* _To do_:
1. Reproduce the passage on boot ROM and OTP memory below from "On-chip solutions (e.g." to "solutions are identical.".
2. Answer these questions from the passage on boot ROM and OTP memory below:
(a) What does the Boot ROM typically contain?
(b) In what direction does OTP memory typically support bit programming?
(c) Under what condition are on-chip and off-chip solutions identical?
3. List the components of the low-cost embedded devices that the passage on boot ROM and OTP memory below considers.

* _Selected text_:
__________

In the next section, we consider the case of low cost embedded devices with a single central processor (or CPU), a Boot Read-Only Memory (ROM) region, and a One-Time-Programmable (OTP) memory region. The Boot ROM is the initial hardware root of trust. The Boot ROM will typically contain bootstrap software that is executed by the processor right after reset. Since the bootstrap software is stored in ROM that is protected from modification, there may be no need to verify the boot strap software. The role of the OTP memory is similar to Boot ROM (e.g. to provide a hardware root of trust), but is programmable (a single time) so that the manufacturer may configure options or parameters of the system. Without OTP, there may be no diversity between devices and, thus, all CPUs with the same Boot ROM may only boot one and the same firmware. The kind of OTP memory may depends on the actual security model. Typically, OTP memory only supports bit programming in one direction (e.g. from 1 to 0), and there is usually an additional OTP Lock flag in OTP memory that prevents further writing in OTP after it has been programmed. There is no way to revert the locking by any software or hardware means.
On-chip solutions (e.g. ROM and OTP on the same die or at least in the same package as the CPU) may offer better protection than off-chip solutions (e.g. separate discrete components), but if one only considers software attacks, both solutions are identical.

__________

* _Source information_:
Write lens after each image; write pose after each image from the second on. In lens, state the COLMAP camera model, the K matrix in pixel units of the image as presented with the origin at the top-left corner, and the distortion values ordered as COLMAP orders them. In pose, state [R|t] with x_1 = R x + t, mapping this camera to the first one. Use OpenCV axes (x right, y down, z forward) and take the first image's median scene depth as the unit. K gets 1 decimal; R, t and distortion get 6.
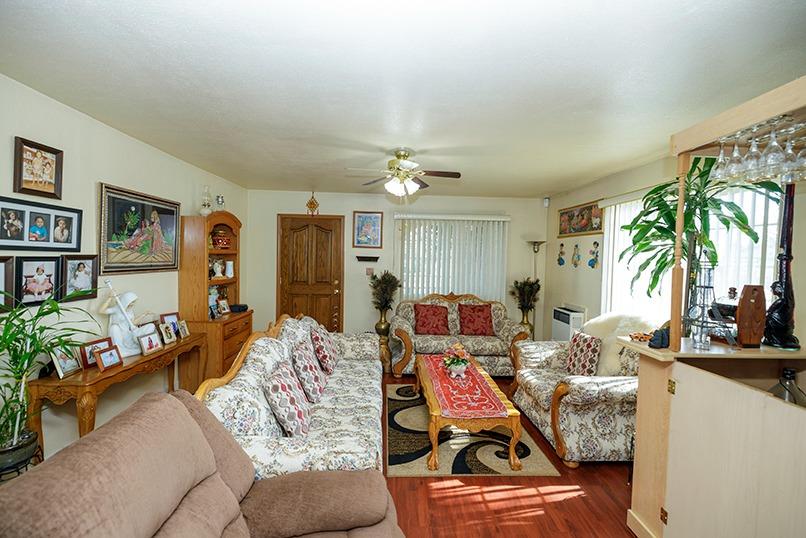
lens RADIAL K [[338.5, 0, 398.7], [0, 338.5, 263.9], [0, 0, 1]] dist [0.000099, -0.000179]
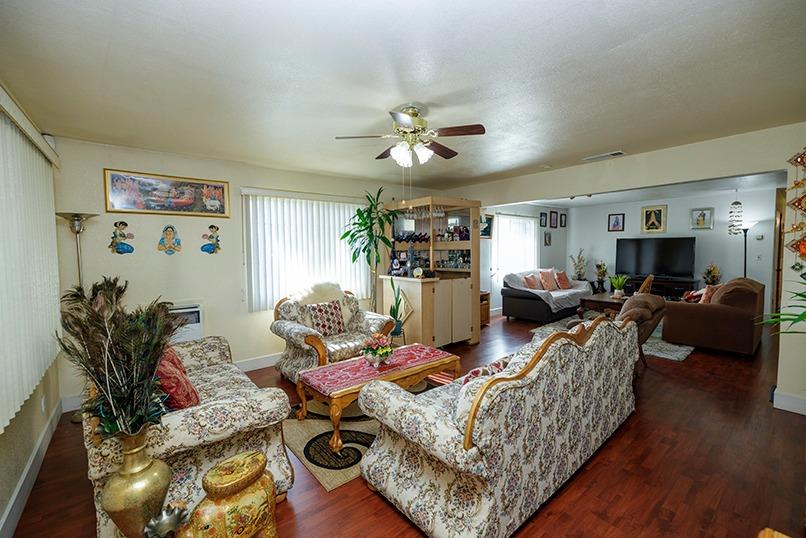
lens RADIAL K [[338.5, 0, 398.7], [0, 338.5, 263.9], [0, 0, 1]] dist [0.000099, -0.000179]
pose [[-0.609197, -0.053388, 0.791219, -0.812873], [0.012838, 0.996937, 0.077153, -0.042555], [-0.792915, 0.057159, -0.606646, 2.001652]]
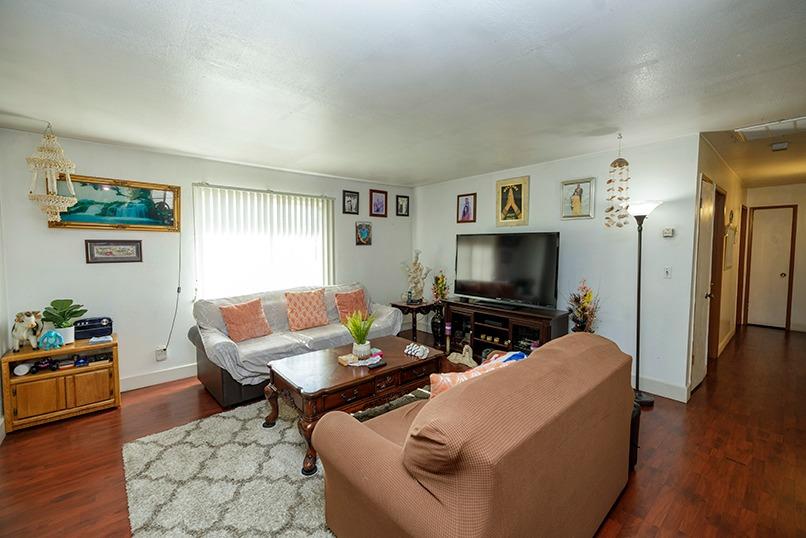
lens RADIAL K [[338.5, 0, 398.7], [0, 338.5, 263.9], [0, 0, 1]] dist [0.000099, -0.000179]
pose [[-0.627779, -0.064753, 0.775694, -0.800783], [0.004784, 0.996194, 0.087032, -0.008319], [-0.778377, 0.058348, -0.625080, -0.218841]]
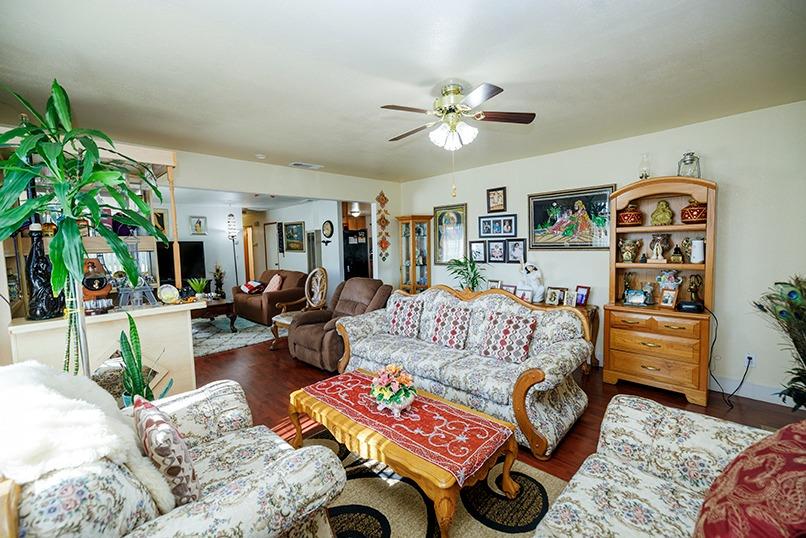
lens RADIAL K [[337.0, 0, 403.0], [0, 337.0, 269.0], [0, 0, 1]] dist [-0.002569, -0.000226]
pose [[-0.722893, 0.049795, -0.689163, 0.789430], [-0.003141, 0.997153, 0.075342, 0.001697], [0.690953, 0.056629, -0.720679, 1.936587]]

__________

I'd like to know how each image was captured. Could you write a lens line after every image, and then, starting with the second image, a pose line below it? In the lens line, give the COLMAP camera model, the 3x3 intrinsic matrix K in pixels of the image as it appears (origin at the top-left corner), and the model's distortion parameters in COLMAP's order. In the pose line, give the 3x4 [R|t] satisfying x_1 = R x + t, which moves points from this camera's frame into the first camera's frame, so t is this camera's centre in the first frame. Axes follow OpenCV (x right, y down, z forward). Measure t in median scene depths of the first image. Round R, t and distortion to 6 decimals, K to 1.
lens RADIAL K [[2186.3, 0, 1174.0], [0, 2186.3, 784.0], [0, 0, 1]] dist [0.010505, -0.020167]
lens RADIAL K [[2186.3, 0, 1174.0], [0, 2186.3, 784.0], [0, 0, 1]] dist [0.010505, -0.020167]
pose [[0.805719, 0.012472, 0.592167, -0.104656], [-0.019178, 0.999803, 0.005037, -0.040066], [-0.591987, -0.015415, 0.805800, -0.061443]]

__________

* _Responses by item number_:
1.
On-chip solutions (e.g. ROM and OTP on the same die or at least in the same package as the CPU) may offer better protection than off-chip solutions (e.g. separate discrete components), but if one only considers software attacks, both solutions are identical.

2.
(a) Bootstrap software that the processor executes right after reset.
(b) Only one direction, for example from 1 to 0.
(c) When one only considers software attacks.

3.
- A single central processor (CPU)
- A Boot Read-Only Memory (ROM) region
- A One-Time-Programmable (OTP) memory region